Your answer should repeat the entries in full, exactly as given, with no pictures.

Records supplied Block Start

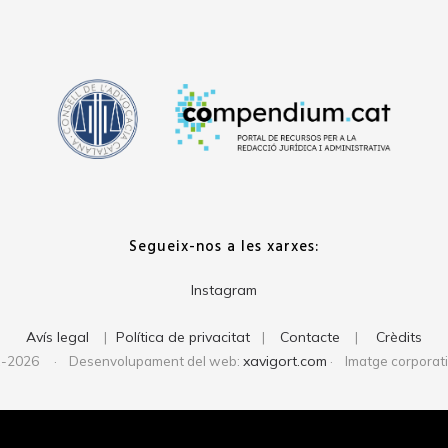
Segueix-nos a les xarxes:
Instagram
Avís legal
Política de privacitat
Contacte
Crèdits
|
|
|
xavigort.com
1-2026 · Desenvolupament del web:
· Imatge corporat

Records supplied Block End

● Exercise output:
Segueix-nos a les xarxes:
Instagram
Avís legal
Política de privacitat
Contacte
Crèdits
|
|
|
xavigort.com
1-2026 · Desenvolupament del web:
· Imatge corporat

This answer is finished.